With a long finger, he traced the outline of her face on the photo before him, touching the tip of the finger to her mouth, letting himself dream, just for a minute, what it was going to feel like to have that mouth on him. Wherever and whenever he wanted. He groaned softly, just thinking about it.

A car pulled into the motel lot and he licked his lips in anticipation. Was it her? But no. The sedan merely turned around and drove off. It was frustrating, not knowing what to watch for, since Leah had left the motel that morning and walked the three blocks to the church.

With Ethan Sanger.

He’d known about Ethan. Because of the tapes. He closed his eyes and the memory of the voice on the tapes swelled through him.

Ray. His friend. His only friend. Oh, to hear that voice again! Having the tapes fall into his hands was like receiving a gift from the gods. He was grateful enough to Ethan Sanger that he’d almost considered letting him live.

His spirit, however, wasn’t quite that magnanimous.

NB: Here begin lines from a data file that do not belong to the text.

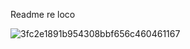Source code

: Readme re loco

![3fc2e1891b954308bbf656c460461167](https://user-images.githubusercontent.com/44980250/48370134-2d581e80-e697-11e8-98d5-f7eb6dc0a6d9.png)
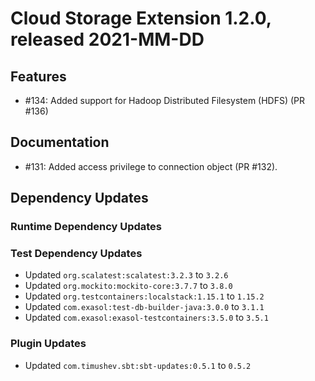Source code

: # Cloud Storage Extension 1.2.0, released 2021-MM-DD

## Features

* #134: Added support for Hadoop Distributed Filesystem (HDFS) (PR #136)

## Documentation

* #131: Added access privilege to connection object (PR #132).

## Dependency Updates

### Runtime Dependency Updates

### Test Dependency Updates

* Updated `org.scalatest:scalatest:3.2.3` to `3.2.6`
* Updated `org.mockito:mockito-core:3.7.7` to `3.8.0`
* Updated `org.testcontainers:localstack:1.15.1` to `1.15.2`
* Updated `com.exasol:test-db-builder-java:3.0.0` to `3.1.1`
* Updated `com.exasol:exasol-testcontainers:3.5.0` to `3.5.1`

### Plugin Updates

* Updated `com.timushev.sbt:sbt-updates:0.5.1` to `0.5.2`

He tried to imagine what Ethan and Leah had been doing behind the locked door of their motel room. Speculation made him angry, and he cursed aloud, an ugly slur to foul the air of a beautiful late afternoon.

Where was she?

He shifted his weight and tried to think things through.

He’d been close enough to know that she was the one.

And hadn’t she been promised to him? To make up for having cheated him?

Leah McDevitt had a lot to make up for. She had kept what rightfully belonged to him, and she would have to pay it back.

And paybacks, as everyone knew, could be a bitch.